Pull out the passage of the forum thread starting with "# Considering trading" and going on through "P9 with 7+1.", copying it word for word.

■ Source document:
--------------------------------------------------

# Considering trading out P9 for Sig P365XL



## wyliec2 (Oct 30, 2009)

I'm a long-time Kahr user (P9, PM9, P380).

Whenever I carry the P9, I must make a few considerations to conceal it compared to the smaller PM9 and P380.

I've recently handled a Sig P365XL and it felt better than my P9 which had always been my 'best feeling' gun in hand.

I'm stuck on the idea that if I'm going to carry something larger than the PM9, I could just as easily carry a P365XL with 12+1 capacity versus the P9 with 7+1.

Looking for any thoughts on this potential swap...??? Asking here and on the Sig forum - full disclosure on duplicate posting.

I should add I've had a P229 for over 20 years and find it does everything I could want except fit in my pants.

Thanks for any input!!


----------



## desertman (Aug 29, 2013)

wyliec2 said:


> I'm a long-time Kahr user (P9, PM9, P380).
> 
> Whenever I carry the P9, I must make a few considerations to conceal it compared to the smaller PM9 and P380.
> 
> ...


If you could just as easily carry a P365XL with 12+1 then more is always better. Or even better yet why not buy a P365 where you can use both a 10 round magazine which gives you 10+1 or 12+1 with an extended magazine and finger rest. The P365 is probably the same size as the the Kahr PM9. You can also get 15 round magazines for both the P365 and P365XL those magazines come with finger rest base plates that accommodate both the shorter grip of the P365 and the longer grip of the P365XL. 15-Round Magazines Now Available for SIG SAUER P365 Models

The P365 is about the same size as a Bond Arms derringer. The advantage of the P365 over the P365XL is that you can use the higher capacity 12+1 magazines of the P365XL. The P365 comes with both a flush fitting 10 round magazine and a 10 round magazine with a finger rest. With the larger grip frame of the P365XL you do not have the option of using the 10 round magazines that are better suited for pocket or deep concealed carry. Pistol Magazines | SIG SAUER


----------



## wyliec2 (Oct 30, 2009)

--------------------------------------------------

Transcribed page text
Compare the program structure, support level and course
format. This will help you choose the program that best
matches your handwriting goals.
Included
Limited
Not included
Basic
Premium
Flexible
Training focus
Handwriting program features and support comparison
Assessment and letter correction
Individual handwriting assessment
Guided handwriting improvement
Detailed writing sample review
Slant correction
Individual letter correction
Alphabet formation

--------------------------------------------------

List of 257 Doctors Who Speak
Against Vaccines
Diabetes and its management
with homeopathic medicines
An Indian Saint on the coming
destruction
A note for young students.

--------------------------------------------------

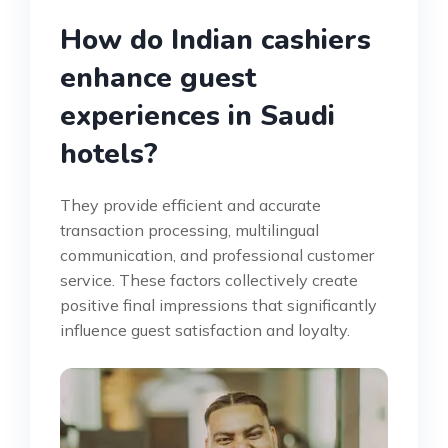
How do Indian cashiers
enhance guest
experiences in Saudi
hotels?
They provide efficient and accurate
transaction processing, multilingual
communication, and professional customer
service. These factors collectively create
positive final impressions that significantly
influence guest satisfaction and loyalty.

--------------------------------------------------

■ Your solution:
# Considering trading out P9 for Sig P365XL



## wyliec2 (Oct 30, 2009)

I'm a long-time Kahr user (P9, PM9, P380).

Whenever I carry the P9, I must make a few considerations to conceal it compared to the smaller PM9 and P380.

I've recently handled a Sig P365XL and it felt better than my P9 which had always been my 'best feeling' gun in hand.

I'm stuck on the idea that if I'm going to carry something larger than the PM9, I could just as easily carry a P365XL with 12+1 capacity versus the P9 with 7+1.